Securing access to Microsoft 365 is a top priority for IT admins. Many organizations want to make sure that only Intune-managed (compliant) devices can connect to M365 when users are signing in from unknown or untrusted IP addresses. This helps prevent unauthorized access from personal or unmanaged devices, while still allowing flexibility for corporate networks.

In this guide, we’ll walk through how to set up a Conditional Access (CA) policy in Microsoft Entra that enforces this requirement.


Why This Matters

  • Unmanaged devices = higher risk. Users logging in from personal laptops or unprotected devices can expose sensitive company data.
  • Unknown IPs are unpredictable. A login attempt from outside corporate or known locations could be risky.
  • Conditional Access bridges the gap. By combining trusted IPs and compliance enforcement, you can allow secure access only when conditions are met.

Step 1: Define Trusted Locations

First, configure your corporate/public IP ranges so Microsoft Entra knows which connections to trust.
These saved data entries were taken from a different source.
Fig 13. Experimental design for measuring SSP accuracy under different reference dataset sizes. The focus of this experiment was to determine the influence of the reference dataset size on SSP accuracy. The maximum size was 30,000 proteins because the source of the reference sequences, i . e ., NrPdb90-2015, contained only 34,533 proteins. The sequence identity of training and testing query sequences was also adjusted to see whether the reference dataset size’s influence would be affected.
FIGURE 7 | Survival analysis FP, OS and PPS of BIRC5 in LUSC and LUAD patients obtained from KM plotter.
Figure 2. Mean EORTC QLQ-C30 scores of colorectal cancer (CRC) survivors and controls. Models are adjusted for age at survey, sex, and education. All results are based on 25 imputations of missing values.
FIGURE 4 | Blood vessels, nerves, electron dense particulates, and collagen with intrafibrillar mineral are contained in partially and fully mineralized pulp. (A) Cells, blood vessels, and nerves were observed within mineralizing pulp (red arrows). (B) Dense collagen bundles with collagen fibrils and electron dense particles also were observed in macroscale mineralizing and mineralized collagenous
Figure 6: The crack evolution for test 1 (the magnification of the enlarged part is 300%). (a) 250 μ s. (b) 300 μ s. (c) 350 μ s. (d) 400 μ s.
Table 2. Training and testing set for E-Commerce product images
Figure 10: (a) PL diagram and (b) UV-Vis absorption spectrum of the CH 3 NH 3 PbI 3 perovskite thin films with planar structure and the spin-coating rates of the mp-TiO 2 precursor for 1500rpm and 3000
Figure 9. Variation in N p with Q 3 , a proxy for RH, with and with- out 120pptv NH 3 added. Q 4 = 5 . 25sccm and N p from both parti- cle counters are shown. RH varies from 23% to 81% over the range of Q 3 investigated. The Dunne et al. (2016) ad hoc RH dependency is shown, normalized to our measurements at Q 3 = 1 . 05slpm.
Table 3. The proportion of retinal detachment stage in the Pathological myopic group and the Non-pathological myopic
  1. Sign in to the Microsoft Entra admin center.
  2. Go to Protection > Conditional Access > Named locations.
  3. Add your corporate/public IP ranges as a trusted location.
    • Example: Your office’s public IP address range.

This ensures your policy applies only when users are outside these trusted ranges.


Step 2: Create the Conditional Access Policy

  1. Go to Conditional Access > New Policy.
  2. Give the policy a clear name, like:
    M365 – Restrict Access from Unknown IPs.

Assignments

  • Users or groups: Select “All users” or a specific pilot group.
  • Cloud apps: Select Office 365 (or specific Microsoft 365 apps).

Conditions

  • Locations:
    • Select Any location.
    • Exclude your trusted IP ranges.
    • Result: The policy only applies to users signing in from unknown IPs.

Access Controls

  • Require Compliant device.
    • This means the device must be Intune-enrolled and meeting compliance policies.
  • (Optional) Also require Hybrid Azure AD join if you want to limit to corporate-owned machines.

Enable the Policy

  • Switch Enable policy to On.

Step 3: Test Before Enforcing

Always test before a full rollout.

  • From trusted IP (office network) → Access should work without restrictions.
  • From unknown IP with Intune-managed device → Access should work.
  • From unknown IP with unmanaged device → Access should be blocked.

Tip: Use Report-only mode first to preview the impact without blocking users.


Best Practices

  • Combine with Intune compliance policies. Require encryption, antivirus, OS version, and more to define what a “compliant” device means.
  • Add MFA for extra security. Consider requiring MFA in addition to compliance for unknown IPs.
  • Roll out in phases. Start with a pilot group, then expand.

Final Thoughts

With this Conditional Access setup, you create a strong safeguard:

  • Users on trusted IPs can connect without issues.
  • Users on unknown IPs must be on a compliant, Intune-managed device.
  • Anyone trying from an unmanaged device will be blocked.

This strikes the right balance between security and productivity in Microsoft 365.